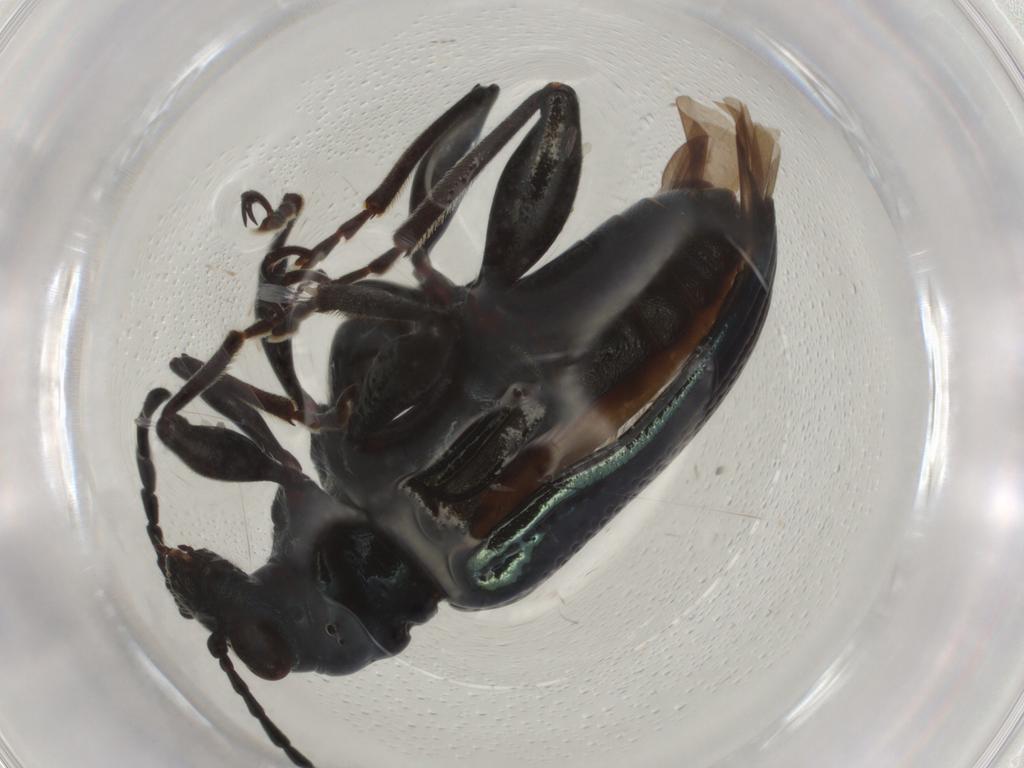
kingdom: Animalia
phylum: Arthropoda
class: Insecta
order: Coleoptera
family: Chrysomelidae
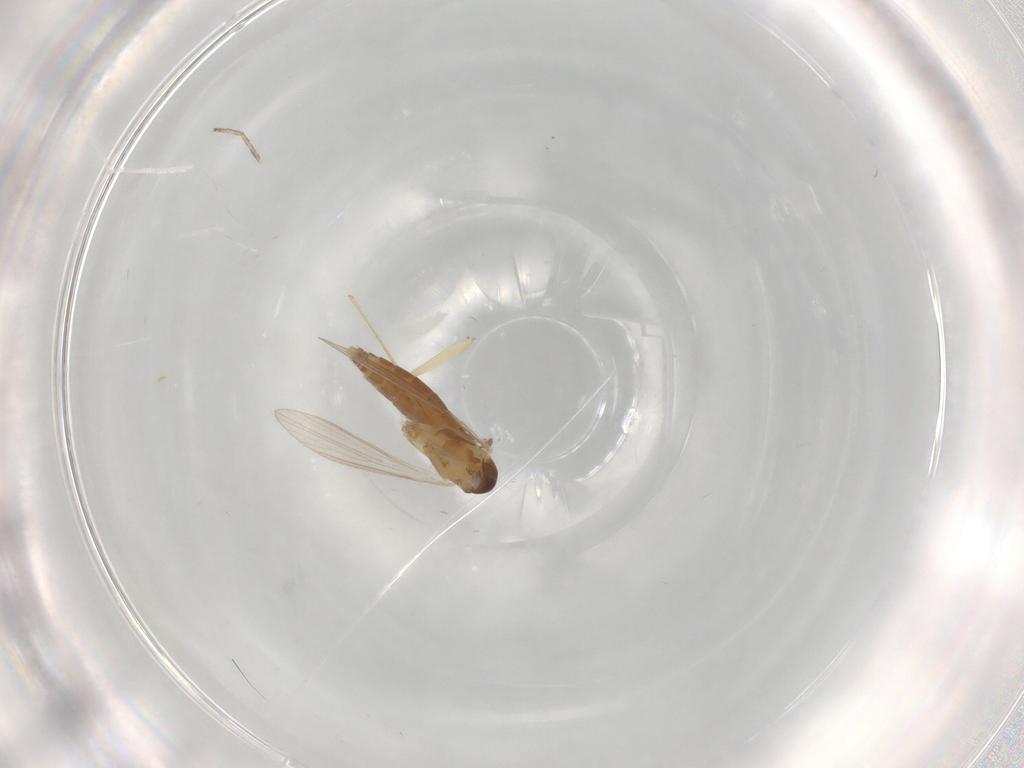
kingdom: Animalia
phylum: Arthropoda
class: Insecta
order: Diptera
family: Psychodidae
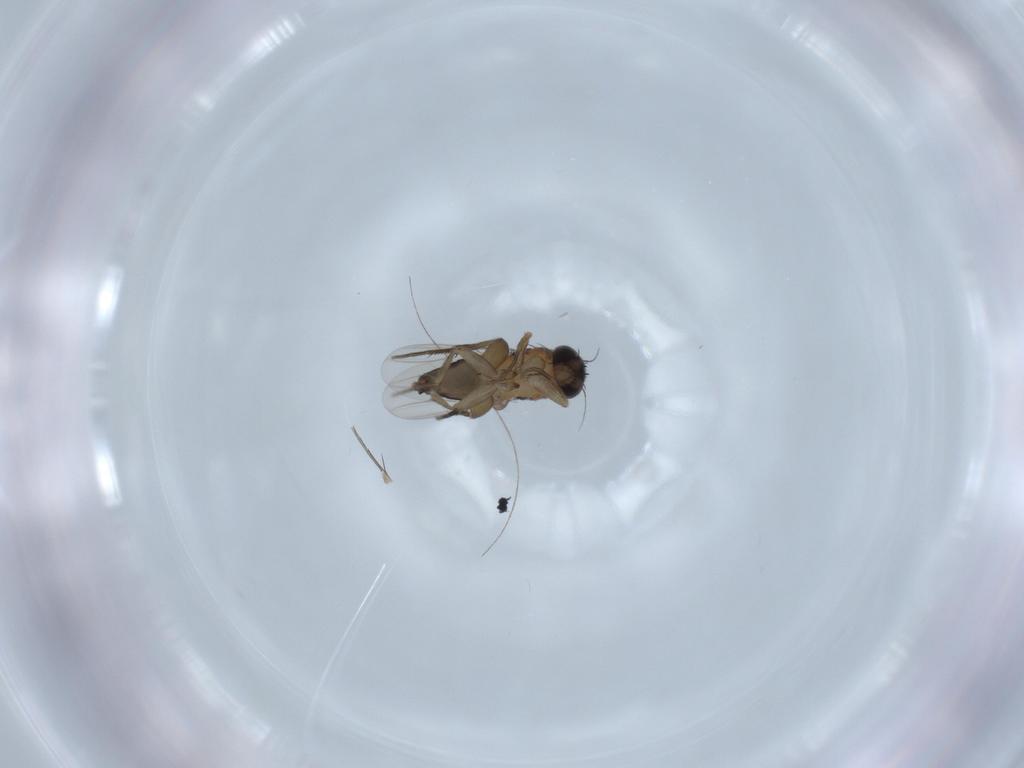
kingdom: Animalia
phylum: Arthropoda
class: Insecta
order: Diptera
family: Phoridae
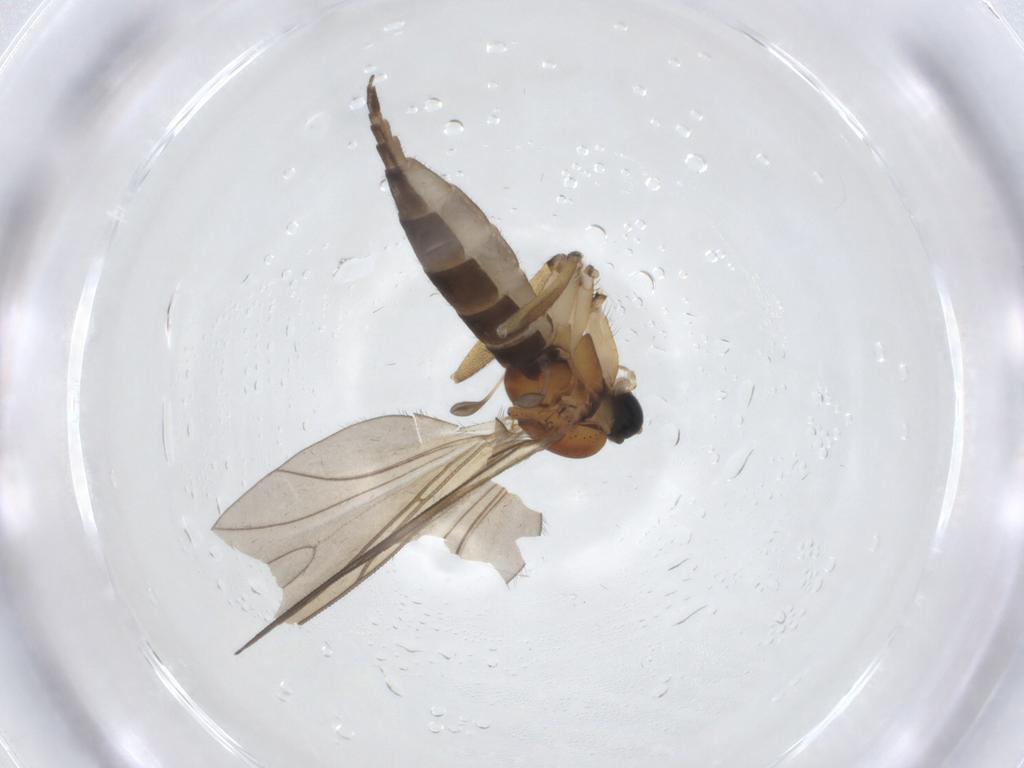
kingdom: Animalia
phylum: Arthropoda
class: Insecta
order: Diptera
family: Sciaridae
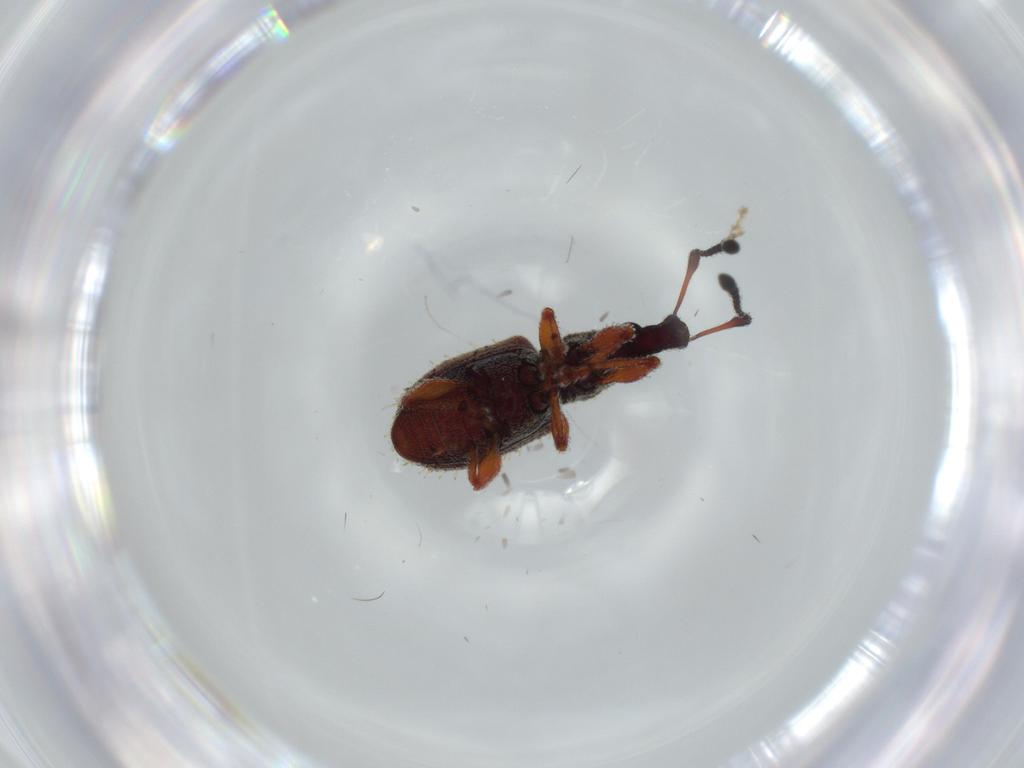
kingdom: Animalia
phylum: Arthropoda
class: Insecta
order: Coleoptera
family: Curculionidae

┄┄┄┄┄┄┄┄┄┄┄┄┄┄┄┄┄┄┄┄

• [What you are asked to do] Copy every line of the listing above, keeping each rank and name unchanged. Leave out the pictures.

• [Exercise output]
kingdom: Animalia
phylum: Arthropoda
class: Insecta
order: Coleoptera
family: Chrysomelidae
kingdom: Animalia
phylum: Arthropoda
class: Insecta
order: Diptera
family: Psychodidae
kingdom: Animalia
phylum: Arthropoda
class: Insecta
order: Diptera
family: Phoridae
kingdom: Animalia
phylum: Arthropoda
class: Insecta
order: Diptera
family: Sciaridae
kingdom: Animalia
phylum: Arthropoda
class: Insecta
order: Coleoptera
family: Curculionidae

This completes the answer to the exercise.